• **Exercise goal**: Every line below that holds "over" must be copied.

━━━━━━━━━━━━━━━━━━━━

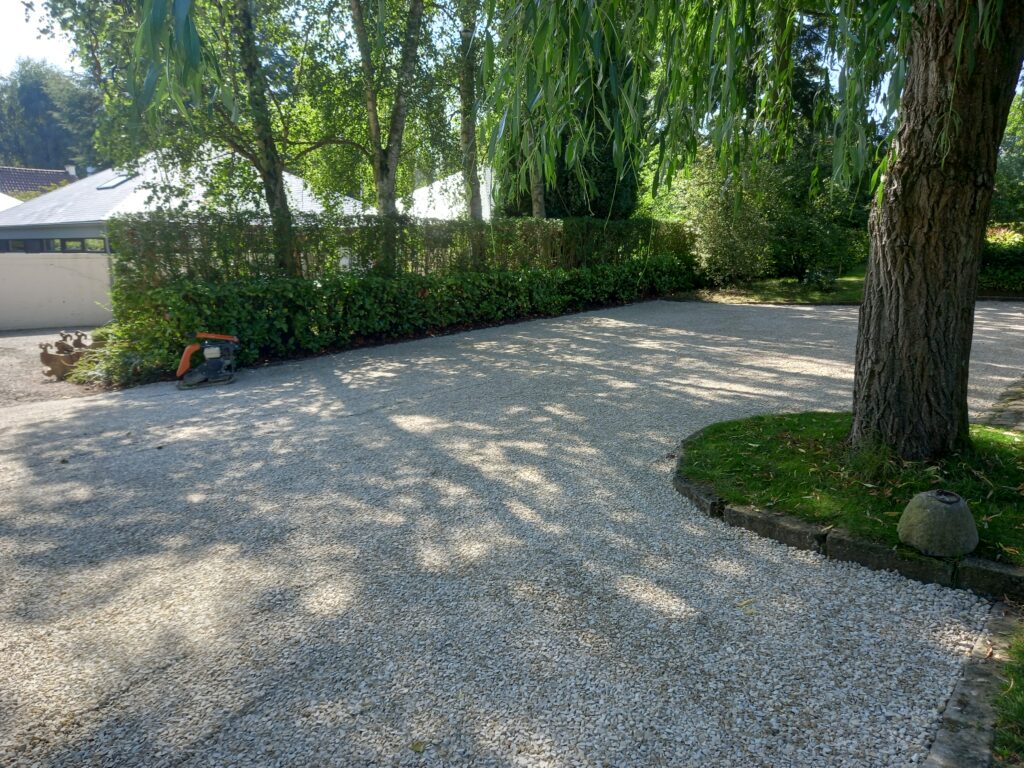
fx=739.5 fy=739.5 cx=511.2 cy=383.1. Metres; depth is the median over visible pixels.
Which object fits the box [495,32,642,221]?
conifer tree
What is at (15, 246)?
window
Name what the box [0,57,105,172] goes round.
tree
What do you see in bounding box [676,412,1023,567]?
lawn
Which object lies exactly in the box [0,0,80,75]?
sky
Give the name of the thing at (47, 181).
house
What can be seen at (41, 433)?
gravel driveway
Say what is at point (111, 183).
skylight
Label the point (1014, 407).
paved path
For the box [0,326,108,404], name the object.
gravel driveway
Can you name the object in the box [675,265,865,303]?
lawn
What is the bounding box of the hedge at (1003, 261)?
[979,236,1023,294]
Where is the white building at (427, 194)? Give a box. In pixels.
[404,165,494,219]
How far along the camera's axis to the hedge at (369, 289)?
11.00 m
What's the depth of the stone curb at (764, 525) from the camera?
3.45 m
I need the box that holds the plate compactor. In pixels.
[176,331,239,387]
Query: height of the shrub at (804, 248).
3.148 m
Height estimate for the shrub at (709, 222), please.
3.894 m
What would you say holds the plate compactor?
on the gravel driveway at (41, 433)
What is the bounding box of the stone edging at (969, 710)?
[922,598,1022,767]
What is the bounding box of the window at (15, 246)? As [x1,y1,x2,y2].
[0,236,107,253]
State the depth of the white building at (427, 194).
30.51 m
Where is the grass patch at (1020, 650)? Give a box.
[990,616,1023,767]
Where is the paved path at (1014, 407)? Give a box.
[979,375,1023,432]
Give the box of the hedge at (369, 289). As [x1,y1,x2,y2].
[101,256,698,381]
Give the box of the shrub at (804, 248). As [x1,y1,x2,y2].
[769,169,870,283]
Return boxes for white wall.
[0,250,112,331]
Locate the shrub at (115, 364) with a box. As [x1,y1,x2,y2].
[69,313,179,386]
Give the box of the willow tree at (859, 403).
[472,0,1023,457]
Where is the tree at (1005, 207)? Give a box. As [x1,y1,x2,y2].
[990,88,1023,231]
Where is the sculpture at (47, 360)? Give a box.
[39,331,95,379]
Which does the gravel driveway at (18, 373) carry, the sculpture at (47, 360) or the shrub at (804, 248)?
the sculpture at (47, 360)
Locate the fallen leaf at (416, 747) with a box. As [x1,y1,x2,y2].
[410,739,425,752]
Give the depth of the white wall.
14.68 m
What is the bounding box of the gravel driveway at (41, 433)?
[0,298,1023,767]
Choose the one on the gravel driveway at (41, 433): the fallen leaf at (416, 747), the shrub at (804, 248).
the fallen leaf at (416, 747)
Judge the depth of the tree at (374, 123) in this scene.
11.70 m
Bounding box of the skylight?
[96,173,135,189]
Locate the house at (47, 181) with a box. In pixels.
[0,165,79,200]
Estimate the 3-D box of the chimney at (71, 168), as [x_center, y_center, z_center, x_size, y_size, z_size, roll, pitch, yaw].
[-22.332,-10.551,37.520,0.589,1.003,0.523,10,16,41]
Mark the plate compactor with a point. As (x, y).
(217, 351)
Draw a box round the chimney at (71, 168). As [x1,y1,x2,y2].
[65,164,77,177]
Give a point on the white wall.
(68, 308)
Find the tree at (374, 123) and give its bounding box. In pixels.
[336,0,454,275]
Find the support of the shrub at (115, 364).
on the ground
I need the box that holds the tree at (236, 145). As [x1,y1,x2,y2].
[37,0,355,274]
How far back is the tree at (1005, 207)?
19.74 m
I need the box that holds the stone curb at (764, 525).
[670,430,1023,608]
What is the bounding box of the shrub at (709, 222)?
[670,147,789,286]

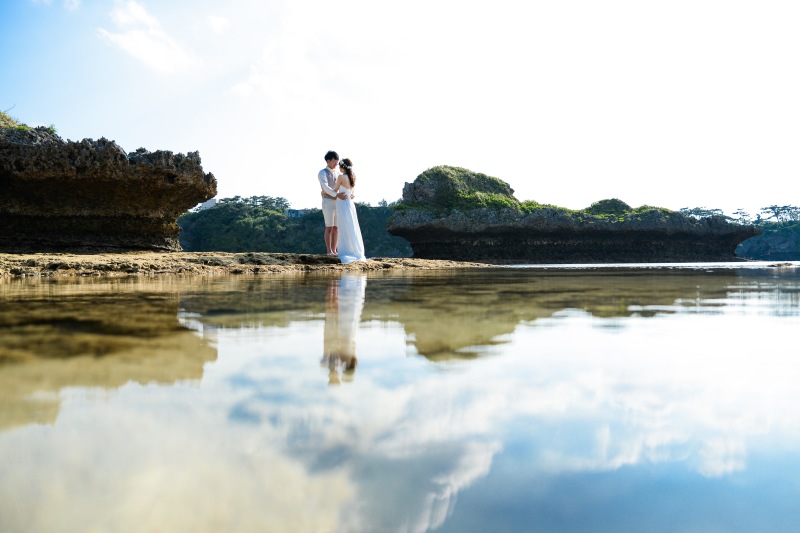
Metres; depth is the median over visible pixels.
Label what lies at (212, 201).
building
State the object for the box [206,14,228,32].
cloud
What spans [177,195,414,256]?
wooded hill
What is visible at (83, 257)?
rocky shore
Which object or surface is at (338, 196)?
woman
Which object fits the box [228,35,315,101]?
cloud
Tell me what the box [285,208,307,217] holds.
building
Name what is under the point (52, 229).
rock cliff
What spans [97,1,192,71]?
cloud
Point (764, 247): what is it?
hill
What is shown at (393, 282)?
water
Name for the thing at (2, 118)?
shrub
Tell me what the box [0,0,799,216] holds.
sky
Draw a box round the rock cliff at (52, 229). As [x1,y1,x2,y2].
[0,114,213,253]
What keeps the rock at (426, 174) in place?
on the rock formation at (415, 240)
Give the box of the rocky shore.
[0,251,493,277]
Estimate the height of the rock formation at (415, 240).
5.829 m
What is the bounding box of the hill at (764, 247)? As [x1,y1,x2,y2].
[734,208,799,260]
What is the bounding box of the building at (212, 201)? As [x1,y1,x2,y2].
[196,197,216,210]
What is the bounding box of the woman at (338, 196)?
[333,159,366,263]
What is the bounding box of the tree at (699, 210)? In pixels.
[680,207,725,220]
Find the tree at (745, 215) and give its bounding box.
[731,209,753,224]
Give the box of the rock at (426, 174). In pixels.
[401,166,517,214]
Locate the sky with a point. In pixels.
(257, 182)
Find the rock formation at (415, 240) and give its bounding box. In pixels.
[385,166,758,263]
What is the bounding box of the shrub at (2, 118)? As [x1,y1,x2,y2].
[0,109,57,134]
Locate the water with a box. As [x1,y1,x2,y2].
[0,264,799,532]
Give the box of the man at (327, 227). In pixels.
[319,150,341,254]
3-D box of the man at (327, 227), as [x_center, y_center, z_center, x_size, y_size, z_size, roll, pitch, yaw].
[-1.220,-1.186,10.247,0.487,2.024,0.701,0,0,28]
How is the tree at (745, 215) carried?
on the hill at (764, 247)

━━━━━━━━━━━━━━━━━━━━

• **Answer section**:
fx=739.5 fy=739.5 cx=511.2 cy=383.1. Metres; depth is the median over visible pixels.
Metres; depth is the median over visible pixels.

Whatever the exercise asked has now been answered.